In traditional constructions of redemption, not all models juxtapose the singular activity of God with the complete passivity of humanity. Rather, numerous apostolic and patristic texts central to the Christian tradition's notion of divine salvific activity retain the coredemptive character of divine salvific agency resident in many biblical texts. Eastern theologies likewise have preserved the notion of theosis as the human participation in salvation, and a sizable number of feminist theologians emphasize the synergic character of salvific relations between God and humanity. Imagining redemption as a similarly cooperative process involves a soteriology of "modest witnesses" striving to heal and be healed, yet knowing they exist in the fragile space of Paul's old predicament—the turmoil within the redeemed, the ambivalence at the intersection of the "already" and the "not yet:' This modest soteriology resonates with "ροly­glossic" relations and does not easily figure as purely divine or merely human.
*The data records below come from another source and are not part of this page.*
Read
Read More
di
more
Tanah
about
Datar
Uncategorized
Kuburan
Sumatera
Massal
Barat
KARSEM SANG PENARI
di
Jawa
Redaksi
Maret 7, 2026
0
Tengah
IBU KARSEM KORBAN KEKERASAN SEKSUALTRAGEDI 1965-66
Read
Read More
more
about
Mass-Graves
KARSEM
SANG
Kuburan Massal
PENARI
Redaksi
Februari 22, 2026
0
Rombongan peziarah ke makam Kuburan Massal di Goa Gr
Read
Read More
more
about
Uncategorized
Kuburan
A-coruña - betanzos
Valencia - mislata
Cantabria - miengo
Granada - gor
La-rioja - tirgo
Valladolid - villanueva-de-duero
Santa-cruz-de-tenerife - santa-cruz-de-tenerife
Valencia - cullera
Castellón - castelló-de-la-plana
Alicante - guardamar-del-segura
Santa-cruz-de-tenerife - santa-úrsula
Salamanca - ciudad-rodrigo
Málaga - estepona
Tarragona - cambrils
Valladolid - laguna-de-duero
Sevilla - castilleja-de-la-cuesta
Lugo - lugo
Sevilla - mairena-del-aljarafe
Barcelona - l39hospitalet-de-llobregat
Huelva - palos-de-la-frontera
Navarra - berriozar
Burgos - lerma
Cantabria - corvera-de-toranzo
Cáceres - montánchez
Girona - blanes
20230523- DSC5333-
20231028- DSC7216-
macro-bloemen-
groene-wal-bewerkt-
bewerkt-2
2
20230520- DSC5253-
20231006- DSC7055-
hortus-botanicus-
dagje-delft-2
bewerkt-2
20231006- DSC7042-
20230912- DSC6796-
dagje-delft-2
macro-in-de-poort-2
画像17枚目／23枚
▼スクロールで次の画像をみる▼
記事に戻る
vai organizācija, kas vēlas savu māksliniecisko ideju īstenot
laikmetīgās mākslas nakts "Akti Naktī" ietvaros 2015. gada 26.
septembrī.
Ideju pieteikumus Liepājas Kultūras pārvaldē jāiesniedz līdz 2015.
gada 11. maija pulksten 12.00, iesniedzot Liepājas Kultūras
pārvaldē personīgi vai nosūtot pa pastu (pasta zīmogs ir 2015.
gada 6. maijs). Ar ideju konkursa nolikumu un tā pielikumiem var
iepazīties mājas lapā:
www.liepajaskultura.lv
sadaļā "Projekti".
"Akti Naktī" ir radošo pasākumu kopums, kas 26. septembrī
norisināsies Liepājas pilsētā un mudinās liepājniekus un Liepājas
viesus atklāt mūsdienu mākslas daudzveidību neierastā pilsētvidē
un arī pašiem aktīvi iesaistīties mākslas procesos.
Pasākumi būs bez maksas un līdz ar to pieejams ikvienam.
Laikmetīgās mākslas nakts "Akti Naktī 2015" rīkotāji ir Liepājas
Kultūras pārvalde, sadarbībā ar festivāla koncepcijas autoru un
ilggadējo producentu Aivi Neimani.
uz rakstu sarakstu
In the process of reconstructing redemption, we are working in danger­ous and murky zones, as Moltmann reminds us: "For where this way of perceiving history is concerned, Hölderlin's saying is true: `Where there is danger, the salutary also grows'—as is also its reverse: where the salutary grows, there danger also grows (E. Bloch)" Combining Hölderlin's more optimistic statement with Bloch's more sober observation, Moltmann reaf­firms that the kairos of a moment in space remains open for many possibil­ities and includes potential for both dangerous and redemptive moments. In this respect, at least, the theology to be reconstructed here might repre­sent an instance of theologia viatorum (theology on the way) suggested by Moltmann, a practice that lοοks at Scripture not as a "closed organism" but as a text open toward future instances of divine economy unfurling in each moment of space-time.